Working with Dr. Sukumaran and women in the village of Muthuveerakandianpatti, Spanhake — an engineer with an MFA from UCSD's Visual Arts department — helped design and build the first prototype of a MuthuCart. ( Muthu, derived from the village's name, also means "pearl" in the Tamil language. )
In keeping with Calit2’s focus on ‘co-design’ in developing markets – developing technologies with the active collaboration of local communities that will use the eventual products or services – Spanhake and Sukumaran approached local leaders and villagers of Muthuveerakandianpatti with the prototype.
“Before seeing the prototype, some men thought it might be against the way the women socialize. One man was opposed because he said his wife carries the water as a form of affection,” recalls Spanhake. “Even some women were skeptical. But when they saw the prototype and realized that it could be a way to generate income, both men and women were excited.”
The design process began with critical parameters. Most importantly, the device should not allow the water to spill from the jugs. “First we thought of a two-wheeled dolly but we wanted to keep the jugs horizontal, so the four-wheeled cart made more sense as an initial prototype due to limited resources and time,” she explains. “It also had to maneuver difficult terrain – dirt roads, sand, mud – and of course, it had to relieve physical strain and be easy to use.”

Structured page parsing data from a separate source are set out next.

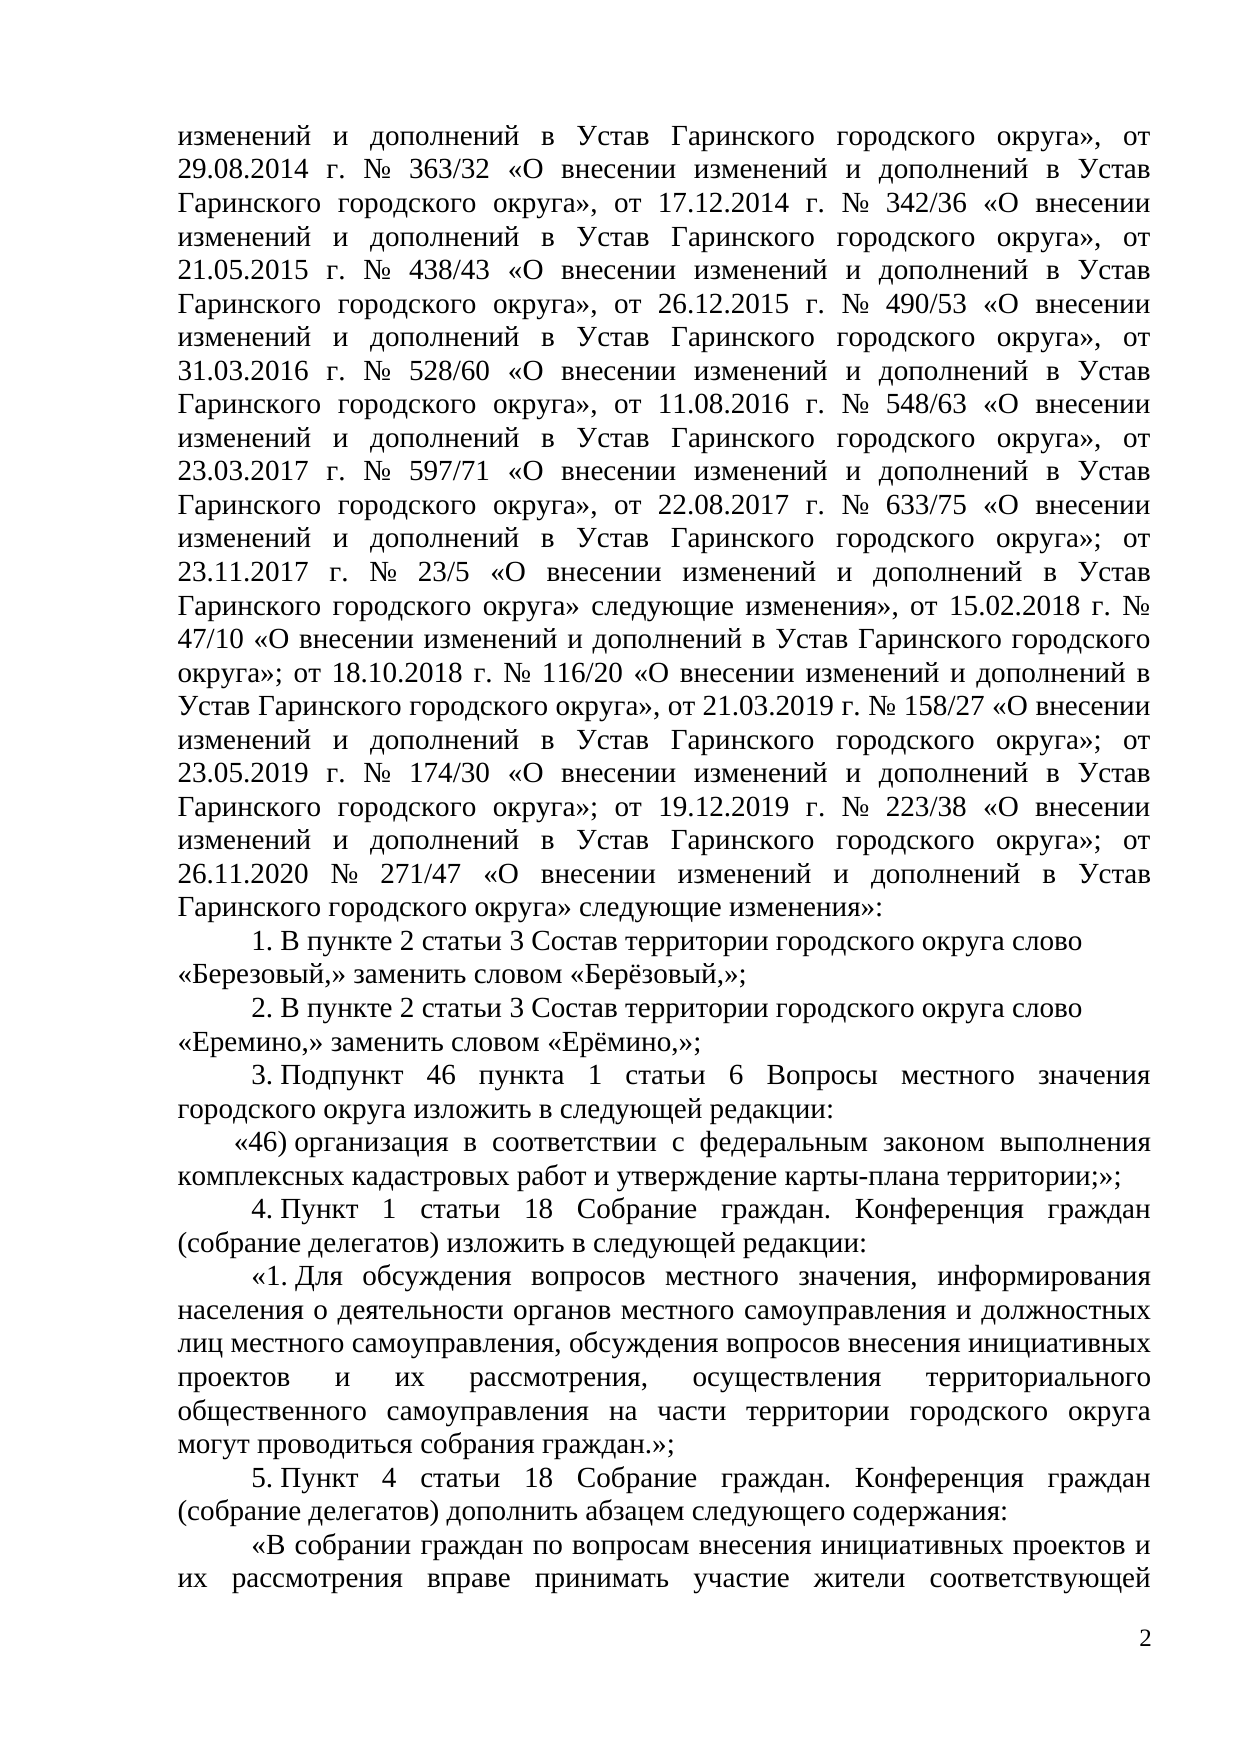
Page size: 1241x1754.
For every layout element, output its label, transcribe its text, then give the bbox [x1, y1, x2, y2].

text 1. В пункте 2 статьи 3 Состав территории городского округа слово [177, 923, 1152, 957]
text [177, 118, 1152, 923]
text 5. Пункт 4 статьи 18 Собрание граждан. Конференция граждан (собрание делегатов) дополнить абзацем следующего содержания: [177, 1460, 1152, 1527]
text «Еремино,» заменить словом «Ерёмино,»; [177, 1024, 1152, 1057]
text «Березовый,» заменить словом «Берёзовый,»; [177, 957, 1152, 990]
text «1. Для обсуждения вопросов местного значения, информирования населения о деятельности органов местного самоуправления и должностных лиц местного самоуправления, обсуждения вопросов внесения инициативных проектов и их рассмотрения, осуществления территориального общественного самоуправления на части территории городского округа могут проводиться собрания граждан.»; [177, 1258, 1152, 1460]
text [177, 1527, 1152, 1594]
text 4. Пункт 1 статьи 18 Собрание граждан. Конференция граждан (собрание делегатов) изложить в следующей редакции: [177, 1191, 1152, 1258]
text 3. Подпункт 46 пункта 1 статьи 6 Вопросы местного значения городского округа изложить в следующей редакции: [177, 1057, 1152, 1124]
text «46) организация в соответствии с федеральным законом выполнения комплексных кадастровых работ и утверждение карты-плана территории;»; [177, 1124, 1152, 1191]
text 2. В пункте 2 статьи 3 Состав территории городского округа слово [177, 990, 1152, 1024]
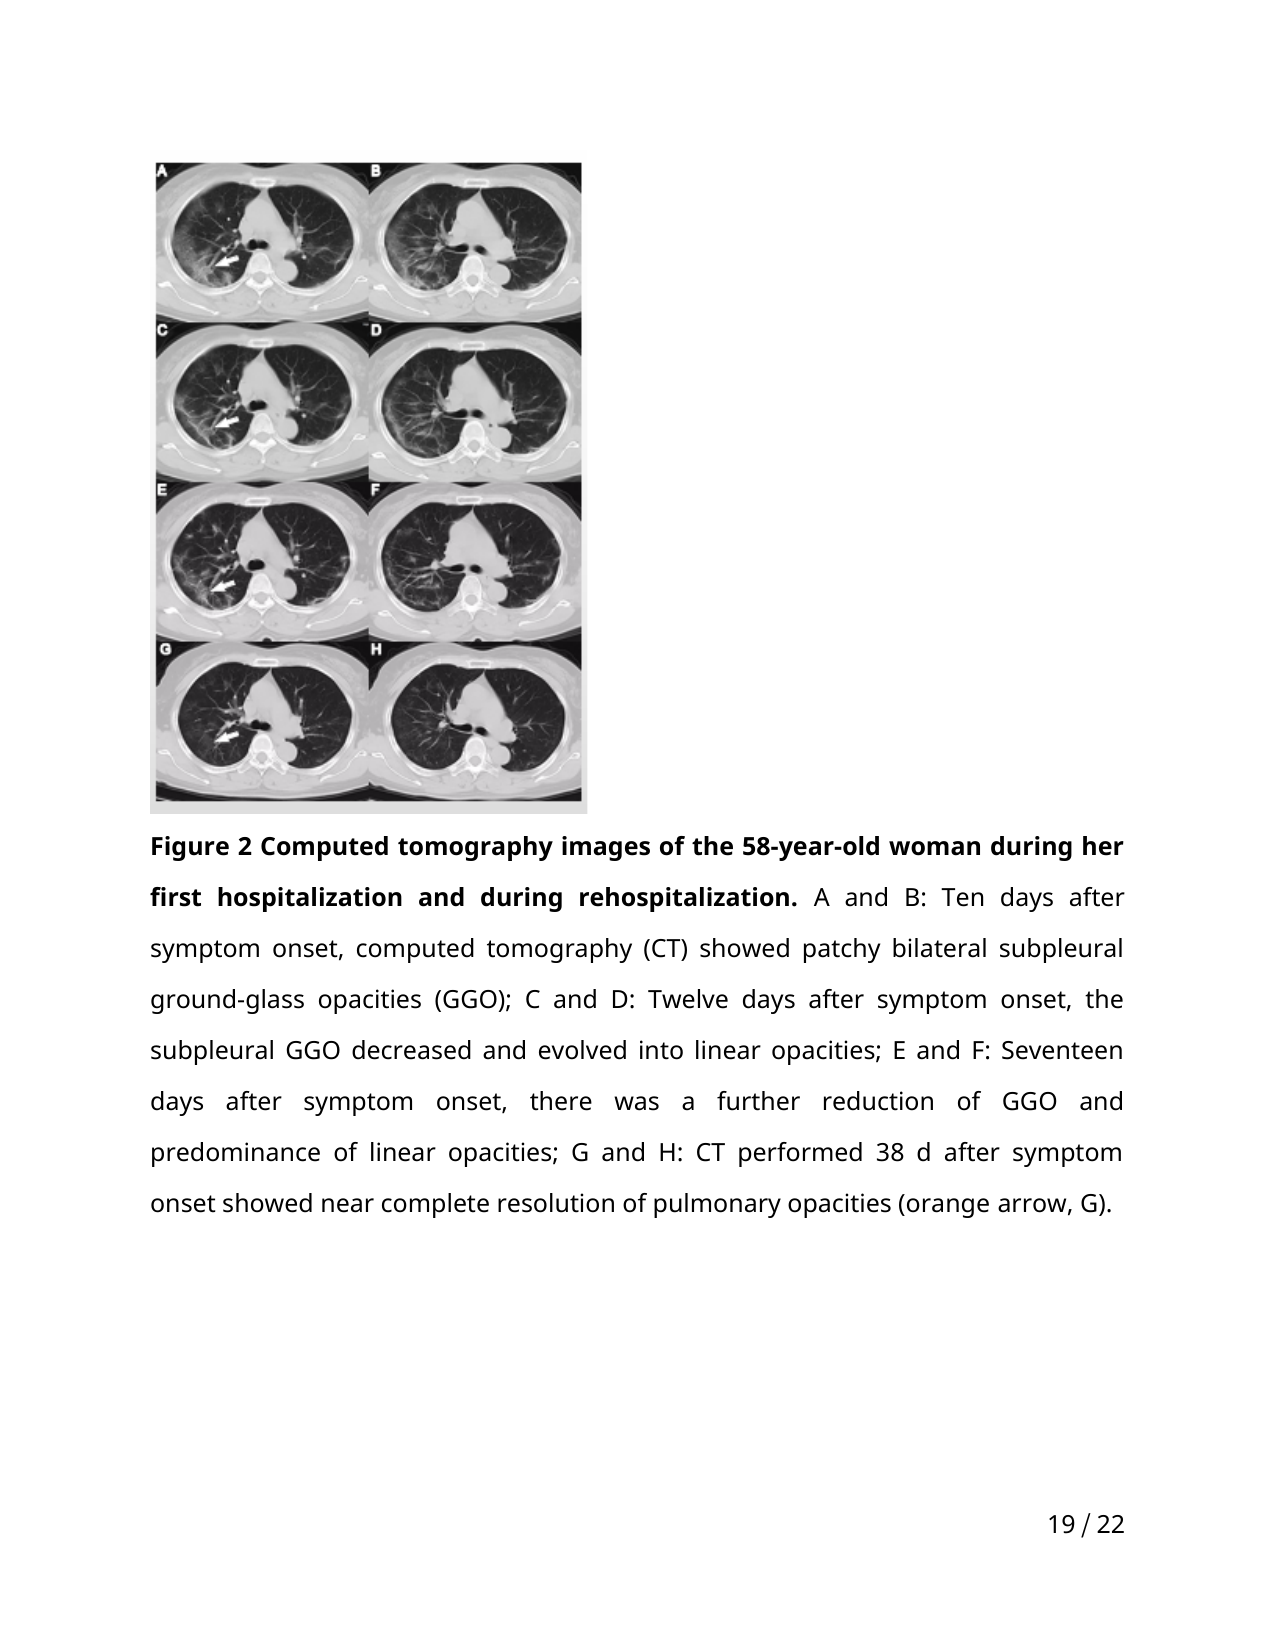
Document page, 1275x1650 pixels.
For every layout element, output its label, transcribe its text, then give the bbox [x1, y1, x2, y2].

picture [150, 150, 588, 814]
text Figure 2 Computed tomography images of the 58-year-old woman during her first hospitalization and during rehospitalization. A and B: Ten days after symptom onset, computed tomography (CT) showed patchy bilateral subpleural ground-glass opacities (GGO); C and D: Twelve days after symptom onset, the subpleural GGO decreased and evolved into linear opacities; E and F: Seventeen days after symptom onset, there was a further reduction of GGO and predominance of linear opacities; G and H: CT performed 38 d after symptom onset showed near complete resolution of pulmonary opacities (orange arrow, G). [150, 828, 1125, 1220]
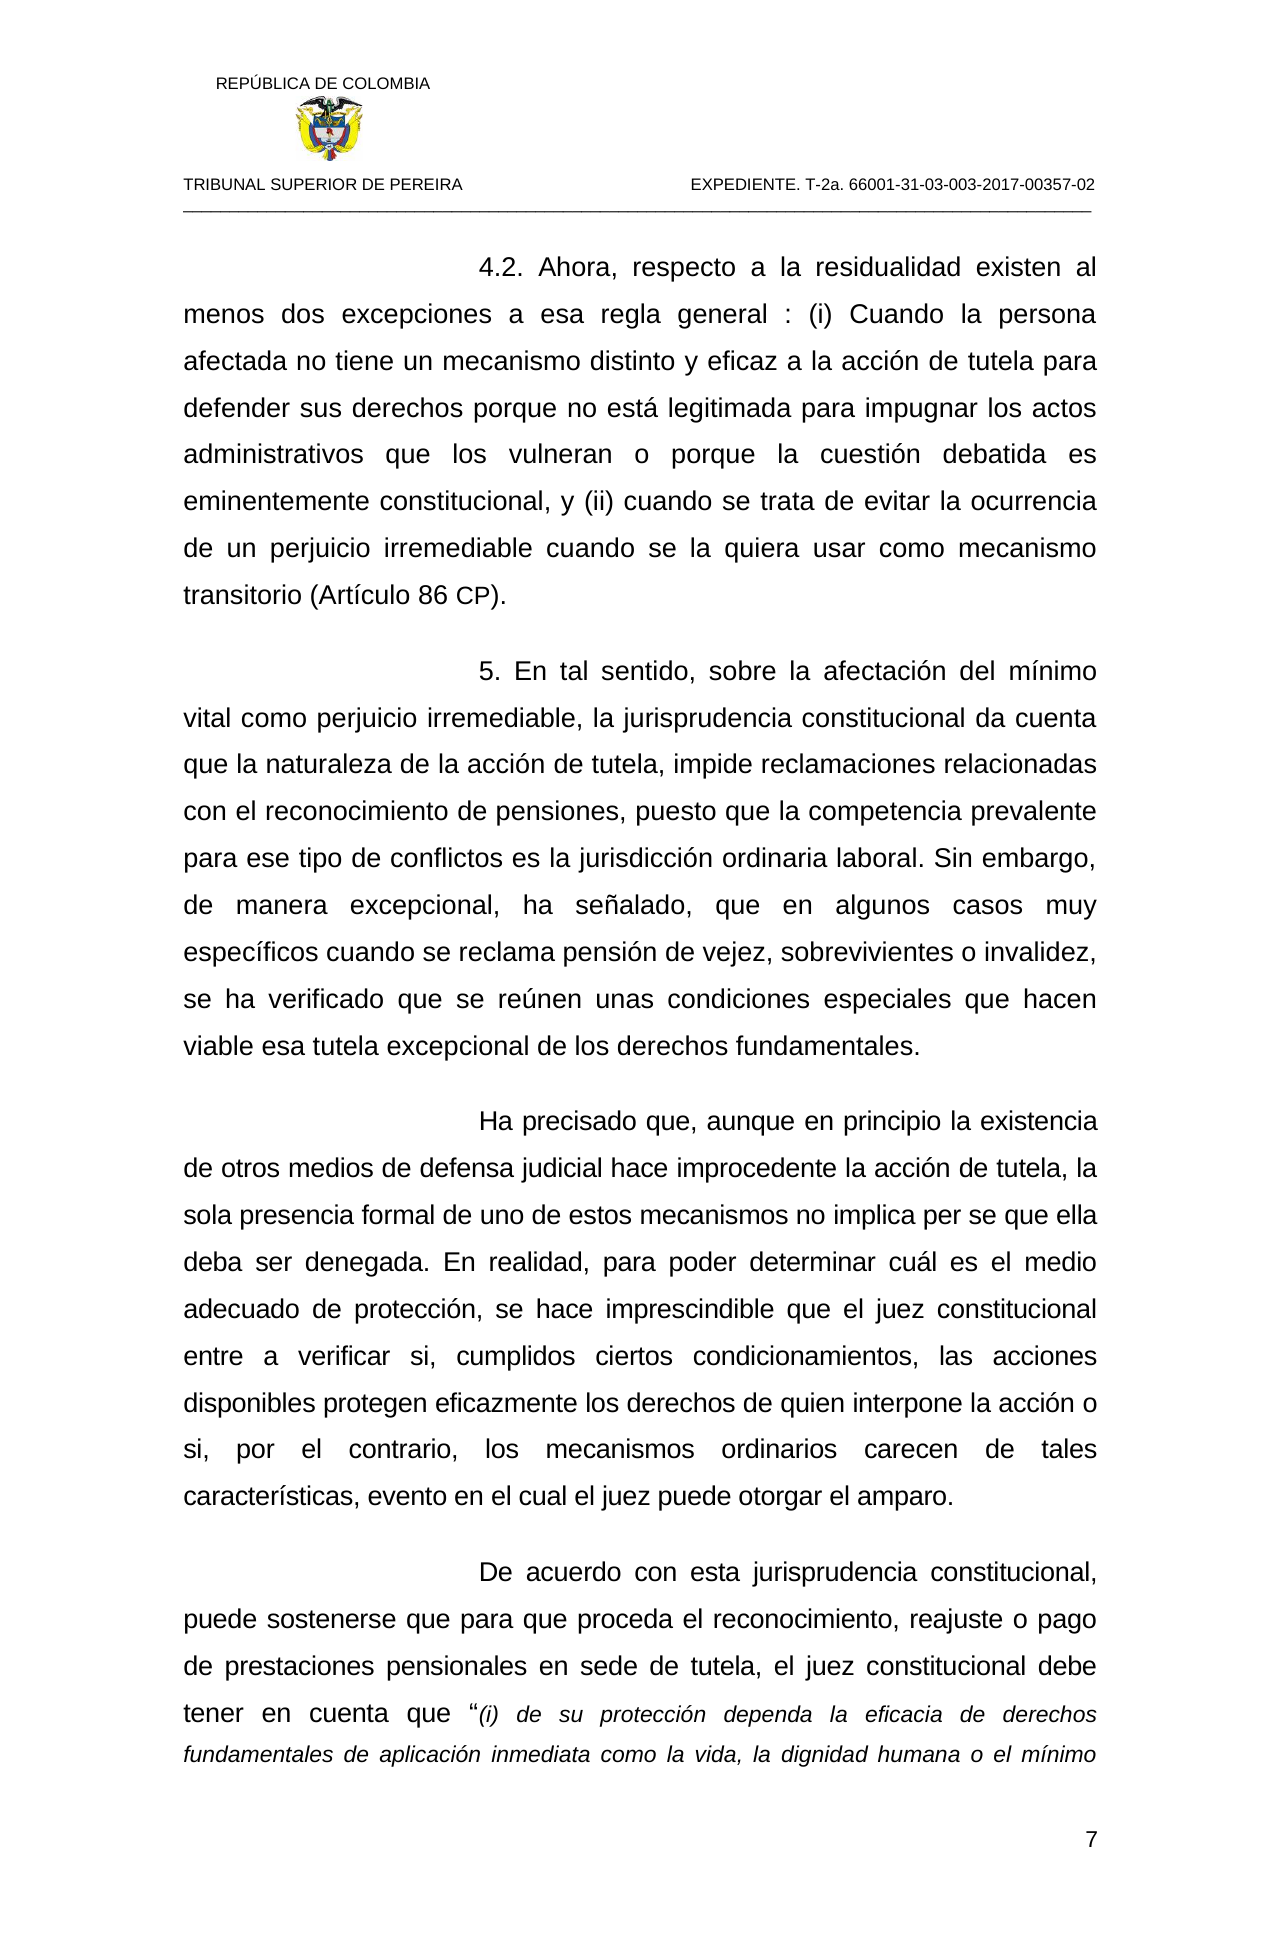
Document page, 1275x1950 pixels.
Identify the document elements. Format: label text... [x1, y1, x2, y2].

text 5. En tal sentido, sobre la afectación del mínimo vital como perjuicio irremediable, la jurisprudencia constitucional da cuenta que la naturaleza de la acción de tutela, impide reclamaciones relacionadas con el reconocimiento de pensiones, puesto que la competencia prevalente para ese tipo de conflictos es la jurisdicción ordinaria laboral. Sin embargo, de manera excepcional, ha señalado, que en algunos casos muy específicos cuando se reclama pensión de vejez, sobrevivientes o invalidez, se ha verificado que se reúnen unas condiciones especiales que hacen viable esa tutela excepcional de los derechos fundamentales. [183, 655, 1098, 1061]
text Ha precisado que, aunque en principio la existencia de otros medios de defensa judicial hace improcedente la acción de tutela, la sola presencia formal de uno de estos mecanismos no implica per se que ella deba ser denegada. En realidad, para poder determinar cuál es el medio adecuado de protección, se hace imprescindible que el juez constitucional entre a verificar si, cumplidos ciertos condicionamientos, las acciones disponibles protegen eficazmente los derechos de quien interpone la acción o si, por el contrario, los mecanismos ordinarios carecen de tales características, evento en el cual el juez puede otorgar el amparo. [183, 1105, 1098, 1512]
text 4.2. Ahora, respecto a la residualidad existen al menos dos excepciones a esa regla general : (i) Cuando la persona afectada no tiene un mecanismo distinto y eficaz a la acción de tutela para defender sus derechos porque no está legitimada para impugnar los actos administrativos que los vulneran o porque la cuestión debatida es eminentemente constitucional, y (ii) cuando se trata de evitar la ocurrencia de un perjuicio irremediable cuando se la quiera usar como mecanismo transitorio (Artículo 86 CP). [183, 251, 1098, 610]
text De acuerdo con esta jurisprudencia constitucional, puede sostenerse que para que proceda el reconocimiento, reajuste o pago de prestaciones pensionales en sede de tutela, el juez constitucional debe tener en cuenta que “(i) de su protección dependa la eficacia de derechos fundamentales de aplicación inmediata como la vida, la dignidad humana o el mínimo vital (criterio de conexidad). (ii) se trate de sujetos de especial protección constitucional (iii) cuando existiendo otro medio de defensa el mismo no resulte idóneo, ni eficaz para garantizar la protección de los derechos fundamentales del peticionario, evento en el que la tutela procede como mecanismo principal y definitivo de defensa, ante la imposibilidad material de solicitar una protección real y cierta por otra vía y (iv) cuando se promueva como mecanismo transitorio para evitar un perjuicio irremediable. ”. [183, 1556, 1098, 1767]
picture [295, 96, 363, 161]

In addition to Dr. Sukumaran, Spanhake enlisted the help of structural engineers at nearby Periyar Maniammai University, which builds carts for other purposes and modified an existing model. The university’s Vice Chancellor, Dr. N. Ramachandran, made other faculty available to help with planning and building of the water cart, including Dr. K. Rajendran from the Bio-Tech department and other faculty from the Civil Engineering department.
“When we took it to the village, the paint was not even dry,” recalls Spanhake. “The sun was setting and it was time to get water. The women and girls started using it, but then something unexpected happened: the boys in the village began pulling the cart. It completely changed the social dynamic of the task in a country where getting water is traditionally a woman’s responsibility.”
The prototype is made of steel, but bamboo and twine, which are available locally, are being explored for construction materials. “We talked to local women about the larger idea of building the next prototype out of local materials so they could eventually build the carts themselves and sell the finished product to other villages,” says Spanhake. “Everyone got excited over this idea, so we decided that we need to build reproducibility into the design of the MuthuCart.”
The MuthuCart will probably look very different once lower-cost materials and assembly are designed into the cart, which also must be streamlined to navigate the small houses in the village.
“The idea is to create an opportunity to let village women use this technology but also to generate income from it,” says Spanhake. “Women could run the business, and kids could carry the water. It’s a completely different model.”
“When we were talking to a women’s self-help group in another village in the Periyar district, the women identified water, employment and autonomy as the three biggest issues they face,” the researcher adds. “The MuthuCart in its final form will hopefully help rural women on all three fronts.”
According to Sukumar Srinivas, Calit2’s manager of the India Initiative in the UCSD division, “Calit2’s role is both as an innovator and as a facilitator, being able to bring these resources together.” To that end, he and Spanhake are meeting with business schools in both countries to explore a new business model for the production, sale and use of the MuthuCart, and Calit2 researchers will continue to work with Periyar Maniammai University and local schools of design on the next prototype.